**Problem statement**: Restrict the output to the lines below starting at the one that contains "[264,314,302,332] for ->" and ending at the one that contains "[700,383,913,401] However, This", and restate them word for word, both ends included.

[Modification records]
━━━━
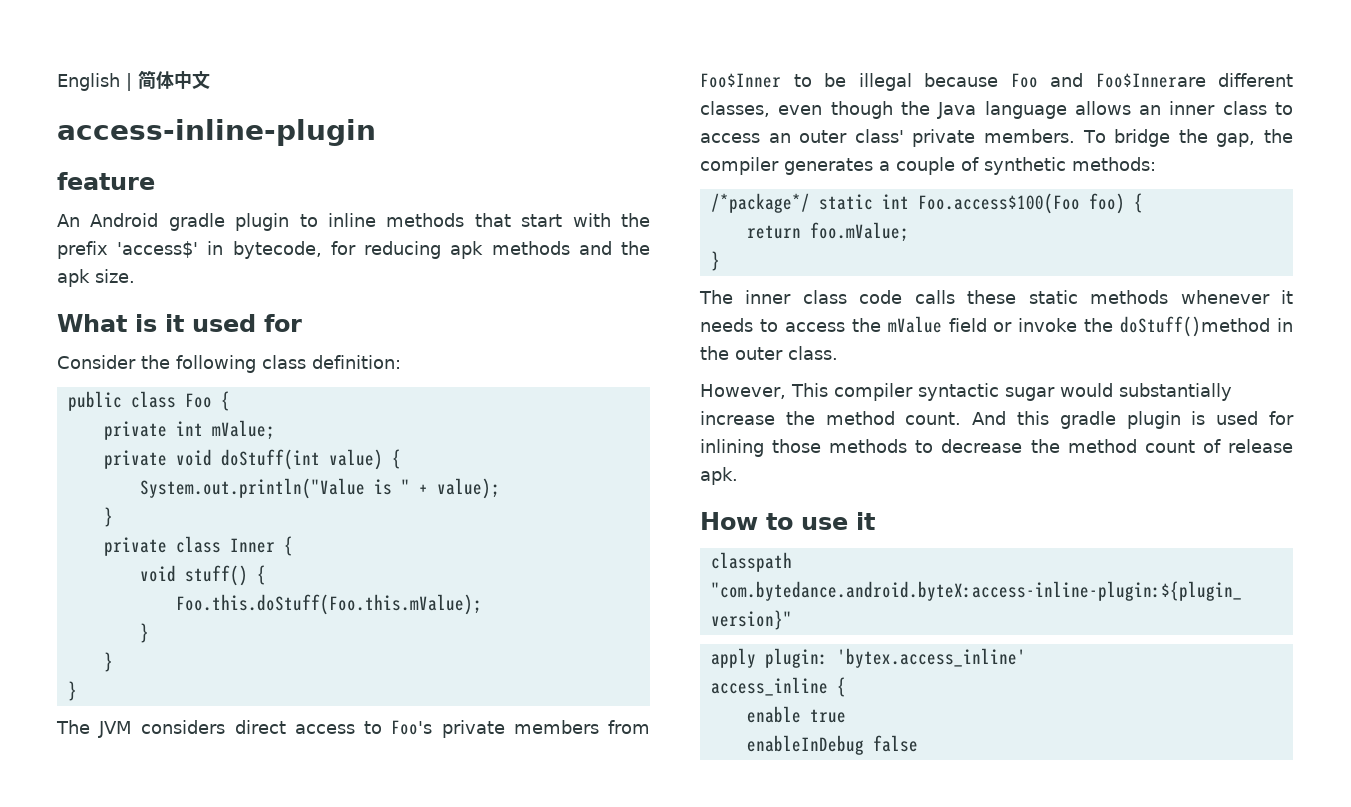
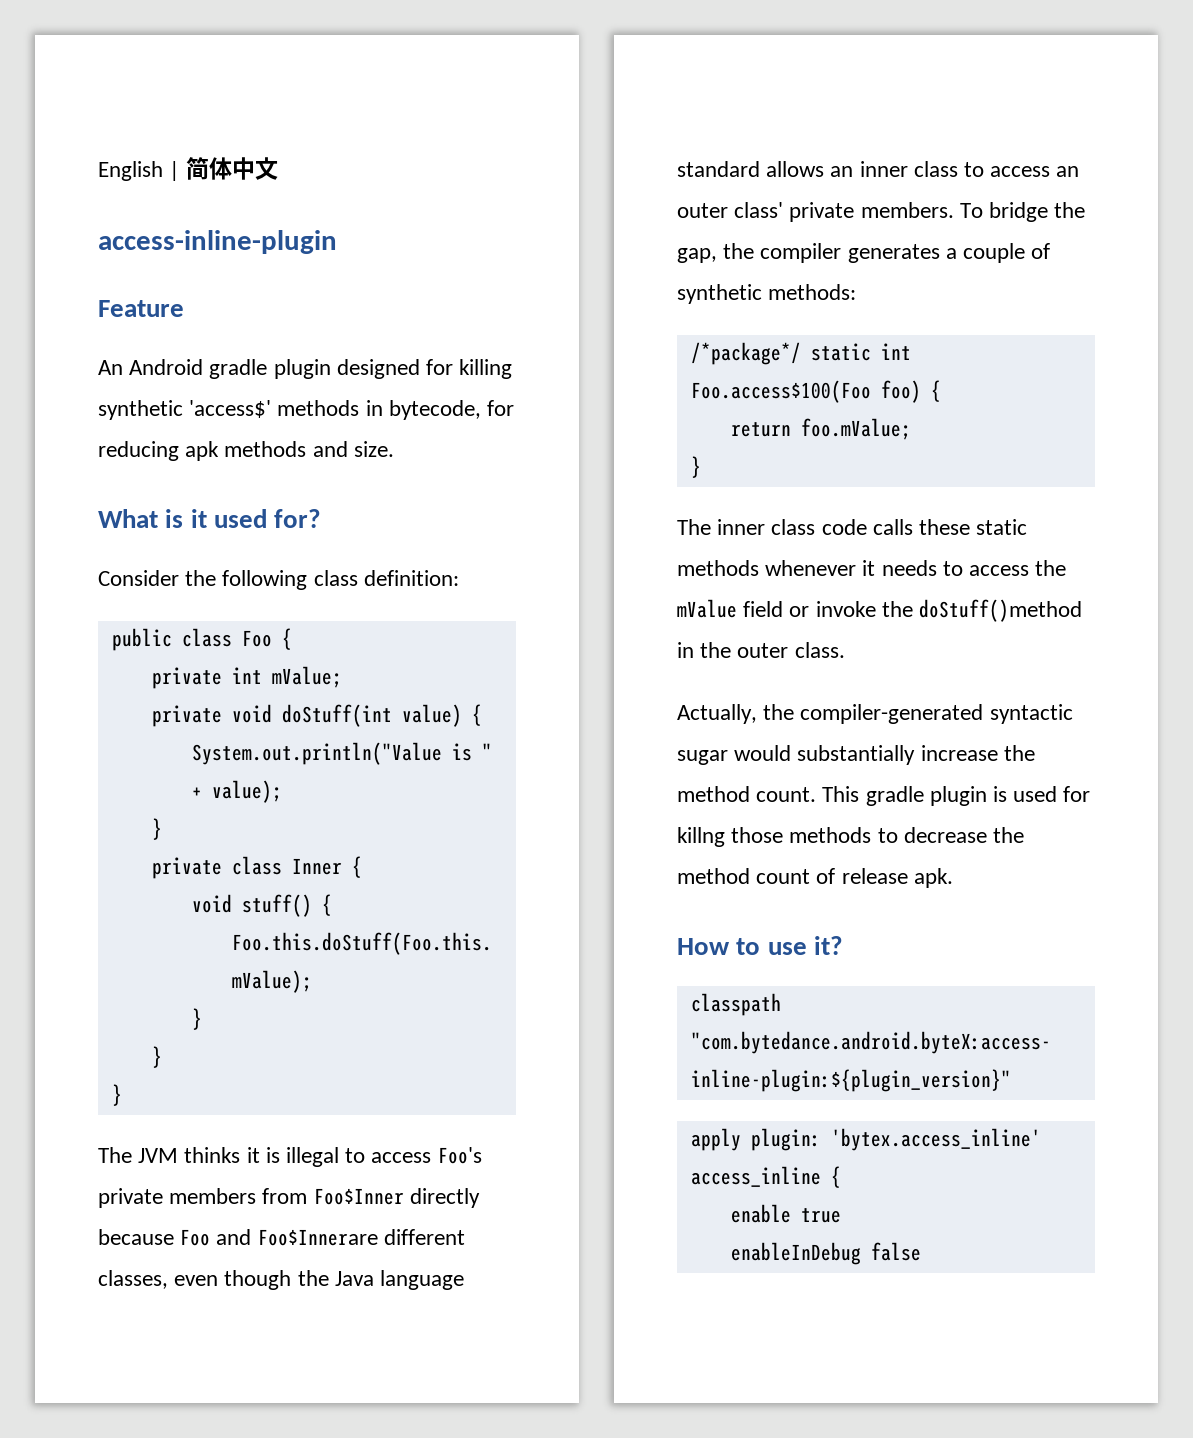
[57,172,155,190] feature -> [98,300,184,317] Feature
[299,213,650,227] [57,241,199,259] to inline methods that start with the prefix 'access$' -> [336,359,513,379] [98,400,360,420] designed for killing synthetic 'access$' methods
[621,241,650,255] [57,269,90,287] the apk -> (348, 449) none
[264,314,302,332] for -> [274,509,322,528] for?
[141,720,383,734] considers direct access to -> [184,1147,432,1167] thinks it is illegal to access
[793,73,912,91] to be illegal -> [409,1188,480,1208] directly
(1067, 110) none -> [677,161,760,177] standard
[700,383,913,401] However, This compiler -> [677,704,984,724] Actually, the compiler-generated
[972,411,1049,425] And this -> [822,786,860,802] This
[700,439,764,457] inlining -> [677,827,725,847] killng
[856,512,875,530] it -> [813,936,843,955] it?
━━━━
**Exercise solution**:
[264,314,302,332] for -> [274,509,322,528] for?
[141,720,383,734] considers direct access to -> [184,1147,432,1167] thinks it is illegal to access
[793,73,912,91] to be illegal -> [409,1188,480,1208] directly
(1067, 110) none -> [677,161,760,177] standard
[700,383,913,401] However, This compiler -> [677,704,984,724] Actually, the compiler-generated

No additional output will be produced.